Fresh food is in short supply because of preservation issues, Vander Ark said. The stock of fruit and vegetables loaded on the Shuttle at launch time is used quickly, and the crew of the ISS must wait for resupply vehicles to bring more. ISS crews sometimes receive treats packed from home in their crew care packages, which include special items selected by family members that are launched on Russian Progress rockets, as well as Space Shuttles, and delivered to the ISS for a later surprise. The crew care package might contain goodies, snacks, candy, magazines or special videos.

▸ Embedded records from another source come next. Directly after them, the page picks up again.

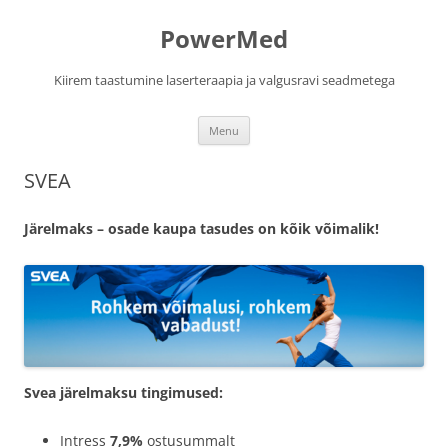
PowerMed
Kiirem taastumine laserteraapia ja valgusravi seadmetega
Skip
Menu
to
content
SVEA
Järelmaks – osade kaupa tasudes on kõik võimalik!
Svea järelmaksu tingimused:
Intress
7,9%
ostusummalt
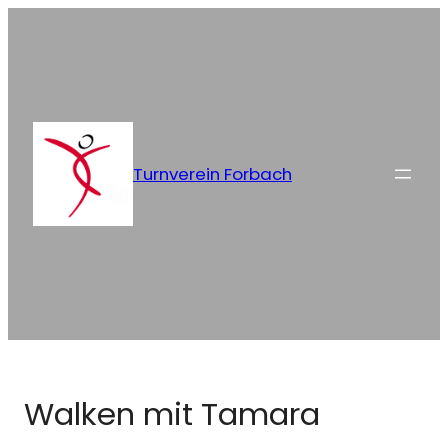
Zum
Inhalt
springen
Turnverein Forbach
Walken mit Tamara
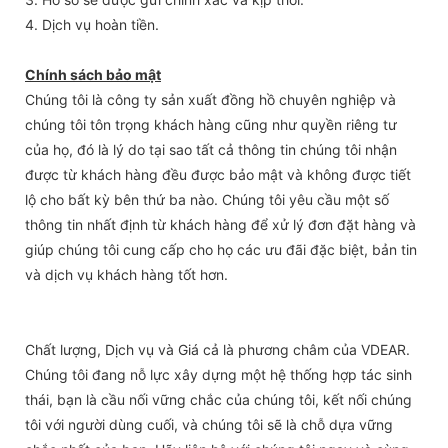
4. Dịch vụ hoàn tiền.
Chính sách bảo mật
Chúng tôi là công ty sản xuất đồng hồ chuyên nghiệp và
chúng tôi tôn trọng khách hàng cũng như quyền riêng tư
của họ, đó là lý do tại sao tất cả thông tin chúng tôi nhận
được từ khách hàng đều được bảo mật và không được tiết
lộ cho bất kỳ bên thứ ba nào. Chúng tôi yêu cầu một số
thông tin nhất định từ khách hàng để xử lý đơn đặt hàng và
giúp chúng tôi cung cấp cho họ các ưu đãi đặc biệt, bản tin
và dịch vụ khách hàng tốt hơn.
Chất lượng, Dịch vụ và Giá cả là phương châm của VDEAR.
Chúng tôi đang nỗ lực xây dựng một hệ thống hợp tác sinh
thái, bạn là cầu nối vững chắc của chúng tôi, kết nối chúng
tôi với người dùng cuối, và chúng tôi sẽ là chỗ dựa vững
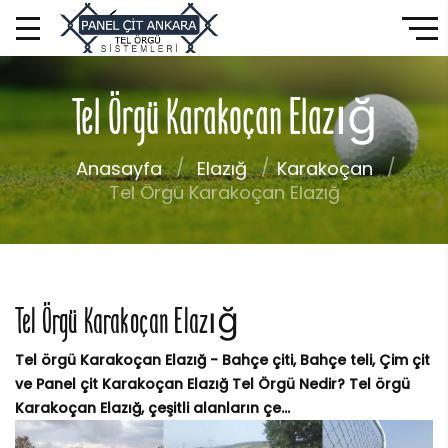
Tel Örgü Karakoçan Elazığ
Anasayfa
Elazığ
Karakoçan
Tel Örgü Karakoçan Elazığ
Tel Örgü Karakoçan Elazığ
Tel örgü Karakoçan Elazığ - Bahçe çiti, Bahçe teli, Çim çit
ve Panel çit Karakoçan Elazığ Tel Örgü Nedir? Tel örgü
Karakoçan Elazığ, çeşitli alanların çe...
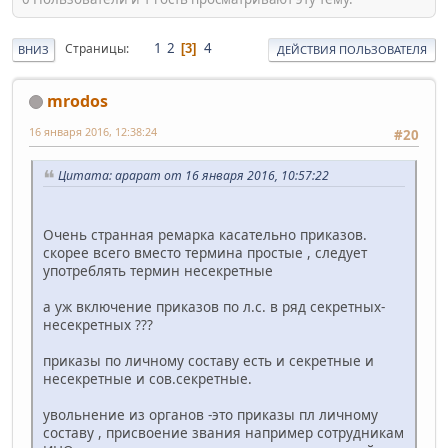
1
2
4
Страницы
3
ВНИЗ
ДЕЙСТВИЯ ПОЛЬЗОВАТЕЛЯ
mrodos
16 января 2016, 12:38:24
#20
Цитата: арарат от 16 января 2016, 10:57:22
Очень странная ремарка касательно приказов.
скорее всего вместо термина простые , следует
употреблять термин несекретные
а уж включение приказов по л.с. в ряд секретных-
несекретных ???
приказы по личному составу есть и секретные и
несекретные и сов.секретные.
увольнение из органов -это приказы пл личному
составу , присвоение звания например сотрудникам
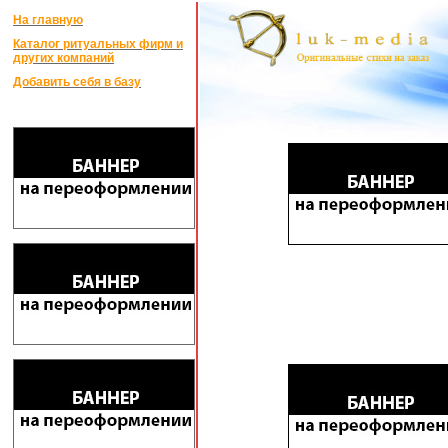
На главную
Каталог ритуальных фирм и
других компаний
Добавить себя в базу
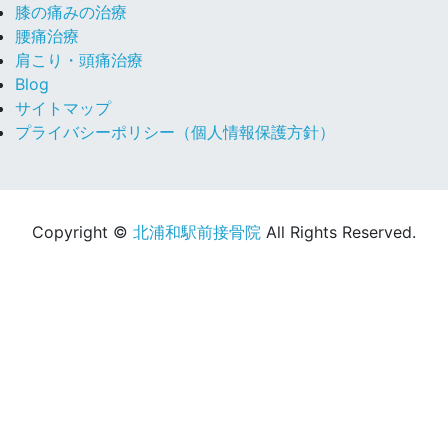
膝の痛みの治療
腰痛治療
肩こり・頭痛治療
Blog
サイトマップ
プライバシーポリシー（個人情報保護方針）
Copyright ©
北浦和駅前接骨院
All Rights Reserved.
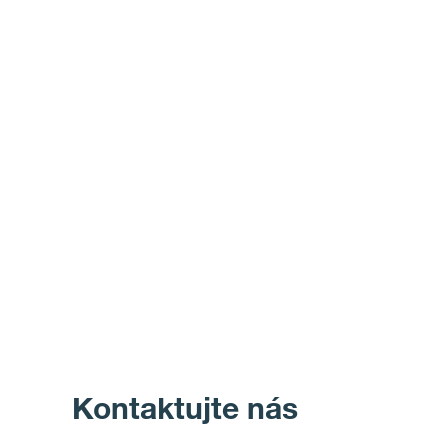
Kontaktujte nás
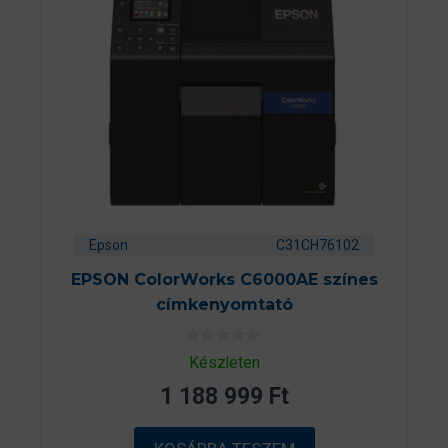
Epson
C31CH76102
EPSON ColorWorks C6000AE színes
címkenyomtató
0
Készleten
a
z
1 188 999
Ft
5
-
b
ő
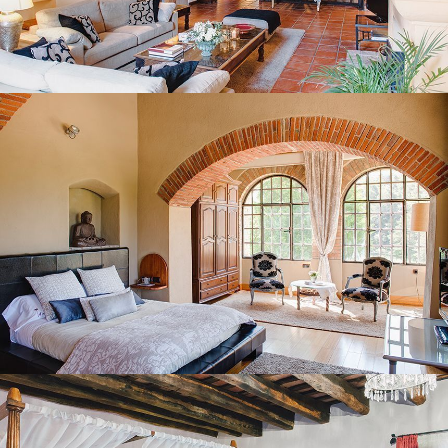
CHAMBRE 1
CHAMBRE 2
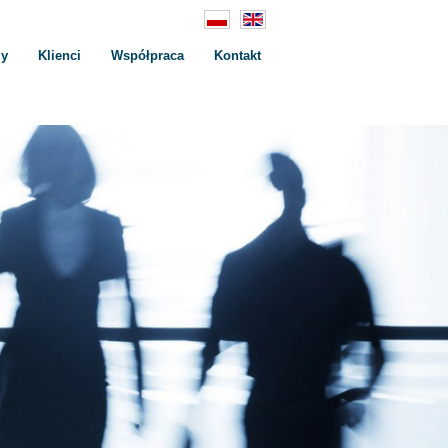
zy
Klienci
Współpraca
Kontakt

Image to right: Astronauts find lots of ways to have fun in a microgravity environment. Credit: NASA
Astronauts rarely feel deprived, though, Vander Ark said. They willingly accept flight assignments, and if they ever doubt the importance of what they do, all they have to do is go look out the window and their experience doesn't feel so bad. "It's a dangerous environment, and the astronauts are isolated," Vander Ark said. "It represents a constant stress to the entire family. It's definitely an enriching experience, and crew support astronauts -- the ones who stay on the ground and help the crew and family adjust -- and the BHPG work hard to make life a little bit easier during the mission, and help make the transition back to Earth as easy as possible. One of the most anticipated plans is the first meal back home. All have their favorites, but we often hear that pizza, ice cream and fizzy drinks are what astronauts miss most. But beyond food, what we hear most is that as soon as they get back on the ground, astronauts want a hot shower and hugs from their families."